2. Choose between the new and old tax regimes, whichever is more advantageous.
When completing their tax returns, taxpayers will be able to select between the existing and new tax systems.
3. ITR forms that have been pre-filled
This year, ITR forms will import pre-fill information such as the taxpayer’s personal information as well as data of salary income, dividend income, interest income, and capital gains from Form 26AS. This would make it easier for taxpayers to file ITRs because most of the necessary information would already be recorded.
4. Form 26AS is used to validate prepaid taxes
Any difference should be reported to the employer (salary income), other payers (other earnings), or banks (for advance tax/self-assessment tax payments) for necessary rectification, which is required for the tax department to complete the tax return on time.
5. Tax balances must be paid
Any taxes owed on the tax return after claiming credit for prepaid taxes must be paid, together with any applicable interest, before the tax return may be filed. It is worth noting that if such self-assessment tax exceeds Rs 1 lakh, it must be paid before July 31, 2021, to avoid additional interest liability, even if the tax return filing date has been extended to September 30, 2021.
6. The following disclosures of different assets and financial interests are required as part of an ITR:
a) Details of all Indian bank accounts & unlisted equity shares.

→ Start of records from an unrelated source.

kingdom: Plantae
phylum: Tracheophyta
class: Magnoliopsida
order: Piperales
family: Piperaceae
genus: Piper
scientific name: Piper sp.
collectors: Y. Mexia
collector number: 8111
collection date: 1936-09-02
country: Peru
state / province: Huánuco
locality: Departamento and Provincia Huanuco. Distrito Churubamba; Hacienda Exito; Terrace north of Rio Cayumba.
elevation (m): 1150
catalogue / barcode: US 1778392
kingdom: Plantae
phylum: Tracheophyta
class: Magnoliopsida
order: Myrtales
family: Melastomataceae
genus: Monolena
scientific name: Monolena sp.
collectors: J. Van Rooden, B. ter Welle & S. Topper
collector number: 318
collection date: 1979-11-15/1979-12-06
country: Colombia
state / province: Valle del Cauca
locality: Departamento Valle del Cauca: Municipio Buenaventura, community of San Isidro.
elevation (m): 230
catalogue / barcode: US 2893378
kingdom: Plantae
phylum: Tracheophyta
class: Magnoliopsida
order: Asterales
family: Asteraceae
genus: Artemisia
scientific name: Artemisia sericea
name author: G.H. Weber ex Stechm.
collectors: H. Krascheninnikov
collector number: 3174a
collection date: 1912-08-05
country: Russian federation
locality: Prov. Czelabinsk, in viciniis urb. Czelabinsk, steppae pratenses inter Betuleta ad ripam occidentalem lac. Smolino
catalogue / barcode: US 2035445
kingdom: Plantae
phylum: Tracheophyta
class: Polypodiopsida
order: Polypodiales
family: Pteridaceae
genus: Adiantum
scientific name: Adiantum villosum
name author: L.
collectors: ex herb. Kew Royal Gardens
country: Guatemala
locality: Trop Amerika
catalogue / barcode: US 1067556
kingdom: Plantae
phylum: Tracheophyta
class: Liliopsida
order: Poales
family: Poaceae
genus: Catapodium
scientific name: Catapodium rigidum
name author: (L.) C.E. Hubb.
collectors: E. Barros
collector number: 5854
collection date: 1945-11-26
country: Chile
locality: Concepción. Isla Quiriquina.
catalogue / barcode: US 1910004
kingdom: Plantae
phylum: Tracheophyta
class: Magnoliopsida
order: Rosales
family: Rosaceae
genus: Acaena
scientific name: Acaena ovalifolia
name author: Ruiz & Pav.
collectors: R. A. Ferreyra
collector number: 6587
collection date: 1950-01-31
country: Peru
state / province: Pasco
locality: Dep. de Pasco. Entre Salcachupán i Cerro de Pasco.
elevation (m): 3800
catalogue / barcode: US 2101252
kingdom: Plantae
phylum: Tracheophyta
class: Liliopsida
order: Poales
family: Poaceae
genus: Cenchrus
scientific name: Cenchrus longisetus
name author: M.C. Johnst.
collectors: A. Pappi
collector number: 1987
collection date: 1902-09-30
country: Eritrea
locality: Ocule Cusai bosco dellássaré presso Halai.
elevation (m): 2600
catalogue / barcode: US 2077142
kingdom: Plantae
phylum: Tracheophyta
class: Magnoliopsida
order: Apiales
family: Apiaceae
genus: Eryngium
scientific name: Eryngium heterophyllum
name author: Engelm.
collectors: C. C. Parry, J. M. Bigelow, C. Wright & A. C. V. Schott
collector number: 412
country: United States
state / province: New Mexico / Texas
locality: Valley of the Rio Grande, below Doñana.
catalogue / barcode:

b) Information about directorships held in Indian or international corporations.
c) Schedule Assets and Liabilities
d) Foreign Assets Schedule
7. Reporting Exempt Income –
Taxpayers are obliged to declare exempt income under ‘Schedule EI,’ which includes agricultural income, the exempt income of minor children, income not payable to tax under the Double Taxation Avoidance Agreement, and so on.
8. Change of employment throughout the year –
If the taxpayer has given the required salary and income information earned from prior employer(s) to the present employer, the current employer can issue a consolidated Form 16 and 12BA based on which an ITR can be submitted.
9. Mandatory filing of an ITR in some instances –
The Finance (No. 2) Act, 2019 requires the submission of an ITR for select people who meet certain specified requirements during the relevant fiscal year, even though such individuals are not required to submit an ITR due to having taxable income.
10. Implications of failing to file an ITR by the due date –
Failure to file an ITR by the due date may result in a variety of consequences under the Act, including the imposition of a late filing fee, the payment of interest on the balance tax liability, ineligibility to carry forward certain losses, and so on.